Emphasis shifts to issues of a more theoretical nature. Taken as the defining referent from which we launched our inquiry into the current scholarship and politics of women and gender-related issues, how can an Islamic perspective itself be defined? What are the different examples in the field that identify with this perspective? Specifically, what are some current initiatives that have engaged Islamic Sources in an intellectual or scholarly endeavor to articulate and formulate such a perspective? Can we distinguish the scope and levels at which this articulation has been sought?

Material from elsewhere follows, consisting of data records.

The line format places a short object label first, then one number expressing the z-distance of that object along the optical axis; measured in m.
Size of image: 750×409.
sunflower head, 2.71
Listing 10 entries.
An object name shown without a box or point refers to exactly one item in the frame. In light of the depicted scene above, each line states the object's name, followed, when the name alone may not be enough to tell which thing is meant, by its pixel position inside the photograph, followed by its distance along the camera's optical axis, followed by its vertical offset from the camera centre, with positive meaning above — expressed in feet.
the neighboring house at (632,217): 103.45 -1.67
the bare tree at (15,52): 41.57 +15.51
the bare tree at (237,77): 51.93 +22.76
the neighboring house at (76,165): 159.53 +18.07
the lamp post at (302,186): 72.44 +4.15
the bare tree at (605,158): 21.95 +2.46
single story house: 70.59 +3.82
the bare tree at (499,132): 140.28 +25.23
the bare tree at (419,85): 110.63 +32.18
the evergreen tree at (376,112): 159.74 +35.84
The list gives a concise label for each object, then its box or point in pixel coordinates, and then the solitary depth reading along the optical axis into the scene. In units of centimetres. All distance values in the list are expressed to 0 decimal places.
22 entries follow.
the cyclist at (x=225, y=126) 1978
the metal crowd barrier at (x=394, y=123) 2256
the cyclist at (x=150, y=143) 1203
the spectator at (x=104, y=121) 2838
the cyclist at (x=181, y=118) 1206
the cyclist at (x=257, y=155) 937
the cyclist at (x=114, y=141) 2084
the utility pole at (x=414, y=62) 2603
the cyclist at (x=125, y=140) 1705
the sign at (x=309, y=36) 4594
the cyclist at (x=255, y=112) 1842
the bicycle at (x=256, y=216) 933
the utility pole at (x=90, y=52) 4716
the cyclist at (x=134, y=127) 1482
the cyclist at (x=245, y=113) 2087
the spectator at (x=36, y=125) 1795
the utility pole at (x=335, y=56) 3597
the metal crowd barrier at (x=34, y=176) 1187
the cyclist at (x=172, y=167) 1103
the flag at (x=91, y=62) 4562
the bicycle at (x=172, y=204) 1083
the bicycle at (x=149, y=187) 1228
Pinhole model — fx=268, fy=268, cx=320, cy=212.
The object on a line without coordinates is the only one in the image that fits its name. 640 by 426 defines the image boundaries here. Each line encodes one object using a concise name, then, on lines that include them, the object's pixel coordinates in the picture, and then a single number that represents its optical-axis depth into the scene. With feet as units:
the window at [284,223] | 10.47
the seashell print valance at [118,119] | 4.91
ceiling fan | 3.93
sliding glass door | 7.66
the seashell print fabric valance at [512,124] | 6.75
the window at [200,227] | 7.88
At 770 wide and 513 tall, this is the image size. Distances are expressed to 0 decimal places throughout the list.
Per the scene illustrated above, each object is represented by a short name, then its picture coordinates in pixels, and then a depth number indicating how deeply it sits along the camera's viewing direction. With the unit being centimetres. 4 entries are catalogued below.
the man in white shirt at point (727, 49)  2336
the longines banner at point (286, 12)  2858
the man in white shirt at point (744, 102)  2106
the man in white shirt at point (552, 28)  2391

‘Engendering Community’  is one such initiative at the macro-level that attempts to bridge the diverse dimensions of the ‘woman question’. The tawhidi episteme with its postulates on the bearings of a culture and contrasting culture-types constitutes the paradigm grounding in which this initiative is conceived. What are the prospects for redefining the scope of a New Sociology which takes the engendering of community for its focus? How does it serve to bring women and women related issues to the center of the academy, away from the periphery?

 

  • The premise for rehabilitating gender scholarship within that revalorized framework of inquiry calls for shedding new light on the very sources that prompted this initiative. For a point of departure in this critical venture we take certain ayahs from the Qur’an for reflection. What are some of the questions we bring to this heuristic reading? How do they touch on some of the vital concerns of a global order in search of its moral and cultural bearings?
  • At the interstices of these concerns is the problematic of sexuality and spirituality … How do these seemingly irreconcilable antipodes in the human moral economy come to be reconciled and integrated through a fresh encounter with revelation? What kind of reason or rationality is at stake in rediscovering elements of a holism and perspicacity that often eludes the conventional (and modernist) readings of the text? And how can a Muslim feminist consciousness contribute to shaping a culture that is attuned to a global moral economy?

 

On this note the threads of a scholarship and politics of gender are picked up once more to situate the potential contribution of a shaping consciousness and discourse coming from an Islamic perspective. With gender and women-related issues selected as a site of contesting in an emerging world order where civilizational awareness and identity are at stake, what is the paradigm in which this contestation is set? What are its underlying strengths and limitations? How is this reflected in mainstream feminist scholarship and how does gender politics impact on the discourse on Women in Islam? Last but not least, what does this line of questioning mean for assessing the countervailing challenges and opportunities for the initiatives coming from an Islamic perspective?